Yes, but then you will have to inform all the users about the encoding 
used when you have saved the java file. And trust me, people in Korea 
are not using ISO8859-1 encoding, and have no idea what can be a "ä"... 
The reverse is also true :)
Using the -encoding X is overkilling, IMHO. It's much more preferable to 
declare those special chars using the '\uxxxx' notation, or for 
international strings, to use and external property files, with all the 
foreign languages if needed (_FR, _DE, .. proerty files).

>
> You can create your source code with ISO-8859-1, and safely compile it
> without the encoding option while your platform encoding is
> ISO-8859-1. The special characters will be converted to safe Java
> UTF-16 forms. But if you send it to me, and if my platform encoding is
> ISO-8859-9 (Turkish), and if I compile it with just javac (no encoding
> option), the strings will be malformed (but will still compile). If I
> give the option -encoding ISO-8859-1 to the compiler, there will be no
> problem. There is still no problem related to UTF-8 here.

I didn't say that there were a pb with UTF-8. UTF-8 is just a way to 
encode Unicode using bytes. But, yes, you are right, given that you 
_know_ that I have used ISO-8859-1 encoding to write my file, then you 
just have to use -x ISO-8859-1 flag to compile it on your platform. But 
I hope you know which encoding is using Trustin, or any other people in 
the world not living in western europ or USA :) A little bit cumbersome, 
isn't it ?

Whatever, this should not be a problem for us. Again, if you have to use 
special chars in your code, use '\uxxxx' notation, for the good of all 
other people. If it's for messages, then I18n is you friend. And 
whatever encoding your file (ISO-8859-1 or -2 or -xxx) will be ok so 
far, as you will just use US ASCII chars, so -X encoding flag will be 
useless ;)

oh, btw, Unicode is really a mess, did I already said that ? :)

Emmanuel

Re: UTF-8 woes

Posted by Ersin Er <er...@gmail.com>.
On 12/29/06, Emmanuel Lecharny <el...@gmail.com> wrote:
> Ersin Er a écrit :
>
> > On 12/29/06, Emmanuel Lecharny <el...@gmail.com> wrote:
> >
> >> AAAAAAHHHHHhhhh ! (Or is it \C3\C3\C3\C3\C3\C3HHHHHhhhh ? :)
> >>
> >> You will have to be a little bit more explicit... How do you build
> >> your RDN?
> >> FYI, it is supposed to be a UTF-8 encoded String, so if you are to
> >> code an
> >> ä, you will have to :
> >> - create a byte array containing it's counterpart (0xC3 0xa4) and do
> >> a new
> >> String( byteArray, "UTF-8" ) before passing it to the RDN constructor
> >> - OR do a new RDN( "\u00e4" );
> >>
> >> never do a new RDN( "ä" ), because then the String will be considered as
> >> ISO-8859-1 encoded  string (at least in Germany or in France, not in
> >> Turkey
> >> :)
> >
> >
> > What is the difference between creating an RDN with new RDN( "ä" ) and
> > with new String( new byte[] { 0xC3, 0xa4 }, "UTF-8" ) ?
>
> There is a _big_ difference, because your java file might have been
> saved using a ISO-8859-1 encoding. new RDN( "ä" ) just use the default
> encoding of your computer to store the file, and inside this file you
> have this "ä". There is no guarantee at all that it will be correct when
> you transform the string to UTF-8 bytes on another computer, using a
> different encoding. Using new String( new byte[] { 0xC3, 0xa4 }, "UTF-8"

> GIVEN ENTRIES:
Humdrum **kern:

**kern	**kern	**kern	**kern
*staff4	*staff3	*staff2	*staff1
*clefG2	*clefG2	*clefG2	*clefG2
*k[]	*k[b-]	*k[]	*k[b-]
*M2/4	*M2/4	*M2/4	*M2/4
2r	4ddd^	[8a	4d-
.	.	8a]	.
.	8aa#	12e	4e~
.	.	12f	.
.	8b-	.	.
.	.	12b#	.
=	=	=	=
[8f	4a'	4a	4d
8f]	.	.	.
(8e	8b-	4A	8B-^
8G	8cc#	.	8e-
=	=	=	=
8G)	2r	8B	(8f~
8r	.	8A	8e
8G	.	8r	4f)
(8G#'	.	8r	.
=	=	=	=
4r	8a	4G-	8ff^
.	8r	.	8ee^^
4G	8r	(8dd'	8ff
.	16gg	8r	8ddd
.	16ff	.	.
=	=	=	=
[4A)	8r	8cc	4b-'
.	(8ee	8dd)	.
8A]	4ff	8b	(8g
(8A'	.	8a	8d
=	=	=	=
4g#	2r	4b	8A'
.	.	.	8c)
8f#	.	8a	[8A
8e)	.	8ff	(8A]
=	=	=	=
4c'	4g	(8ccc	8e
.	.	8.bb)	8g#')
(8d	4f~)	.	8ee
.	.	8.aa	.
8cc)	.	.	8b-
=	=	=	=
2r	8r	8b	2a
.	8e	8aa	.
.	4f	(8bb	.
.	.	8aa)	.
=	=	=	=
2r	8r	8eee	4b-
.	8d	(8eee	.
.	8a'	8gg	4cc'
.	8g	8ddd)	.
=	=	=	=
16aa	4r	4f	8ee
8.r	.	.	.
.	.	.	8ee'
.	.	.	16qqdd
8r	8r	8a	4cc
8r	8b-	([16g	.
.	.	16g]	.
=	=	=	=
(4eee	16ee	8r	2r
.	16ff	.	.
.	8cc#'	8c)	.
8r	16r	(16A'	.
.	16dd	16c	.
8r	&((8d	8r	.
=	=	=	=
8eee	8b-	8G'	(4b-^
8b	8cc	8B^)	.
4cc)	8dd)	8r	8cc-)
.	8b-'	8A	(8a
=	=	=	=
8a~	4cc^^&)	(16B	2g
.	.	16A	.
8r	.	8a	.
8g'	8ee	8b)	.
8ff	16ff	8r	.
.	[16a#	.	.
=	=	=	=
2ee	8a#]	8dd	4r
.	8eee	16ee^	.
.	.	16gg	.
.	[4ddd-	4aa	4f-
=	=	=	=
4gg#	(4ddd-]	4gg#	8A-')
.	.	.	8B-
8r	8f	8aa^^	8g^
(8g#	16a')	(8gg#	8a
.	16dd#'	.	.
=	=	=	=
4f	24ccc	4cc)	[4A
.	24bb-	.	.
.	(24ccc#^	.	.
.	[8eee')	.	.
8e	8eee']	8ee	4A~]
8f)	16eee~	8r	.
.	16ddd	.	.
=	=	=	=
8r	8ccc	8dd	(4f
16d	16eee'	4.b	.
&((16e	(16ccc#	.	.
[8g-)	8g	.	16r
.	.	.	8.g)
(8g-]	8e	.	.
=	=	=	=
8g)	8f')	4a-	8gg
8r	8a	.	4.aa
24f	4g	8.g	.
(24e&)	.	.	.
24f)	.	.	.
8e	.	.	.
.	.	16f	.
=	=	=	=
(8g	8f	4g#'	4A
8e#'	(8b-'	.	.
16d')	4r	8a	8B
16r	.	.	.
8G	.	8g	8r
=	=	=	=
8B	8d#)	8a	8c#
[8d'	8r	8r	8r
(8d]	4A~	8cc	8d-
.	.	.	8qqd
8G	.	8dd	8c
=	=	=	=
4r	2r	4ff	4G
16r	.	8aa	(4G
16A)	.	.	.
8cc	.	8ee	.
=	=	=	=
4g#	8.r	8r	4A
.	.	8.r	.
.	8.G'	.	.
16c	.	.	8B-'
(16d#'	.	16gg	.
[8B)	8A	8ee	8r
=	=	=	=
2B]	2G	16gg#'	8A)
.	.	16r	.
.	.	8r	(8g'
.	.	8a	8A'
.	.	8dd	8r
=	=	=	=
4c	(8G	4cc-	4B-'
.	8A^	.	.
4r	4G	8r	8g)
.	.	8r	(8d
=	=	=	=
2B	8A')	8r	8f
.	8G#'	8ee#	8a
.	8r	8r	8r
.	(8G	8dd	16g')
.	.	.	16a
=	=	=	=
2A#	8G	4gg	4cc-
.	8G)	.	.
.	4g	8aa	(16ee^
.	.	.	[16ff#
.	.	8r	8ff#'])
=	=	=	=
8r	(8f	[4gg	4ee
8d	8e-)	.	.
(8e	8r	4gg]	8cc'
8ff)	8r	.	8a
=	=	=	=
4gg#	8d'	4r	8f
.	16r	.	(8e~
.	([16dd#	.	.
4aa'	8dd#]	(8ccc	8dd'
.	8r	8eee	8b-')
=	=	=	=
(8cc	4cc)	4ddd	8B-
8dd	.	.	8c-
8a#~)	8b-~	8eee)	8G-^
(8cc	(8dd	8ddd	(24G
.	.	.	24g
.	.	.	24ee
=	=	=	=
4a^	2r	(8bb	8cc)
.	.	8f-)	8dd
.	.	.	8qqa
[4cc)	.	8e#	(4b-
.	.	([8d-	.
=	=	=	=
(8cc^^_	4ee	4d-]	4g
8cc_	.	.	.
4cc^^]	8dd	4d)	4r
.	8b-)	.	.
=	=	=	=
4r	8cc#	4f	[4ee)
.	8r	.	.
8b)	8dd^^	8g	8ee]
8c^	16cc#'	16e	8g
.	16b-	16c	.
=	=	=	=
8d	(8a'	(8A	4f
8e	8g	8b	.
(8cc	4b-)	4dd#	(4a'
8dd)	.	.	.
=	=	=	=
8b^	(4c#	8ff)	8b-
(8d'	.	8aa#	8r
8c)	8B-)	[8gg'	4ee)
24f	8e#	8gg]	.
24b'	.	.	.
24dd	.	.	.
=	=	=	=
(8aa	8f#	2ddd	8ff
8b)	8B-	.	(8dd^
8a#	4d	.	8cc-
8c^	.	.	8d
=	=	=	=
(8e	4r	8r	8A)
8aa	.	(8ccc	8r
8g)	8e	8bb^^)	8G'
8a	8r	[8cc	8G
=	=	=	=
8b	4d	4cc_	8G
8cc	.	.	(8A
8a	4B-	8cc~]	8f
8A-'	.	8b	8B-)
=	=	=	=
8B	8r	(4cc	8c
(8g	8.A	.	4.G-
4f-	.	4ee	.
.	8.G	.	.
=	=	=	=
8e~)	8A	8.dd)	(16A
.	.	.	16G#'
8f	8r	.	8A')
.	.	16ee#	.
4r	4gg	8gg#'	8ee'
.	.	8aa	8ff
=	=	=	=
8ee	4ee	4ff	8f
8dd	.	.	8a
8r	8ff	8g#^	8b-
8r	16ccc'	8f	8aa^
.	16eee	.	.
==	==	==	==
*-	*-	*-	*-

> THE TASK: Pick up the thread about Java source-file encodings and UTF-8 where it ends, and keep writing it from there.

> ANSWER BELOW:
> ) tells the compiler that the bytes are UTF-8 encoded (and UTF-8 =
> unicode encoded using bytes), and then it helps to translate the String
> to UTF-16. Of course, using \u00e4 should be the prefered way if you are
> to use internal Strings like "This is an umlaut : \u00e4" in your java file.

If your source code file contains "special characters" encoded in X
encoding, and if you compile that code with javac using the encoding X
(-encoding X), then there can be no problem. The so called special
character is safely translated to Java internal encoding. There is no
UTF-8 related stuff here. The X can be UTF-8 or not, that's all.

You can create your source code with ISO-8859-1, and safely compile it
without the encoding option while your platform encoding is
ISO-8859-1. The special characters will be converted to safe Java
UTF-16 forms. But if you send it to me, and if my platform encoding is
ISO-8859-9 (Turkish), and if I compile it with just javac (no encoding
option), the strings will be malformed (but will still compile). If I
give the option -encoding ISO-8859-1 to the compiler, there will be no
problem. There is still no problem related to UTF-8 here.

A mini reference: http://www.jorendorff.com/articles/unicode/java.html

> > There is
> > nothing as "UTF-8" String in Java.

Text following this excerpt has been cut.